* [Data extract]

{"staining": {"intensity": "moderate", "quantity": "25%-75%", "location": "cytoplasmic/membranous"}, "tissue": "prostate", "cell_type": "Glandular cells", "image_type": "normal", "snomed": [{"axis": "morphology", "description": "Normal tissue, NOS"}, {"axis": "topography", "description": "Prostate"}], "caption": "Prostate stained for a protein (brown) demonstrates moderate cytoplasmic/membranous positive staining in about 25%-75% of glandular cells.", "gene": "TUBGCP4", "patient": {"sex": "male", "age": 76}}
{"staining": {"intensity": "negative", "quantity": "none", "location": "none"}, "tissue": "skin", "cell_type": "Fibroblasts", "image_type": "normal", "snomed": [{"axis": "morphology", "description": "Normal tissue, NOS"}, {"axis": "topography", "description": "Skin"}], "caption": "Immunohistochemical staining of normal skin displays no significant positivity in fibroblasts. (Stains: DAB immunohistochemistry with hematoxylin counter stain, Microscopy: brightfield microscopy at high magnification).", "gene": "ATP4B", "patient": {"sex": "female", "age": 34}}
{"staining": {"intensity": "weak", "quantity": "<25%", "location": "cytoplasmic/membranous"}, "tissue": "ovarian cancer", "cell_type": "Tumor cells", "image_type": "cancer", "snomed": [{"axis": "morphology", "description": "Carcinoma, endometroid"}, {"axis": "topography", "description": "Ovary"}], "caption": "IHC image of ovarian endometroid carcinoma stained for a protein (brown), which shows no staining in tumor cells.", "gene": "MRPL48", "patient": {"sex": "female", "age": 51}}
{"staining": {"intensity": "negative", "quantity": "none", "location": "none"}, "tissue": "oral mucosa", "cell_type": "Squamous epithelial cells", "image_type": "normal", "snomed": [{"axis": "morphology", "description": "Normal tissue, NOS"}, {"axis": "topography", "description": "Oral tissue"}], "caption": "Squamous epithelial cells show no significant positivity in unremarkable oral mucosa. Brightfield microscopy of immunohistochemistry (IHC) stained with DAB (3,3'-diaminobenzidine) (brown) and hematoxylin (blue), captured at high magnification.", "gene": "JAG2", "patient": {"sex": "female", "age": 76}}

* [Required action] Reproduce, word for word, the line containing "image of ovarian" along with every later line of the listing, and leave out all earlier lines.

* [Response to this task]
{"staining": {"intensity": "weak", "quantity": "<25%", "location": "cytoplasmic/membranous"}, "tissue": "ovarian cancer", "cell_type": "Tumor cells", "image_type": "cancer", "snomed": [{"axis": "morphology", "description": "Carcinoma, endometroid"}, {"axis": "topography", "description": "Ovary"}], "caption": "IHC image of ovarian endometroid carcinoma stained for a protein (brown), which shows no staining in tumor cells.", "gene": "MRPL48", "patient": {"sex": "female", "age": 51}}
{"staining": {"intensity": "negative", "quantity": "none", "location": "none"}, "tissue": "oral mucosa", "cell_type": "Squamous epithelial cells", "image_type": "normal", "snomed": [{"axis": "morphology", "description": "Normal tissue, NOS"}, {"axis": "topography", "description": "Oral tissue"}], "caption": "Squamous epithelial cells show no significant positivity in unremarkable oral mucosa. Brightfield microscopy of immunohistochemistry (IHC) stained with DAB (3,3'-diaminobenzidine) (brown) and hematoxylin (blue), captured at high magnification.", "gene": "JAG2", "patient": {"sex": "female", "age": 76}}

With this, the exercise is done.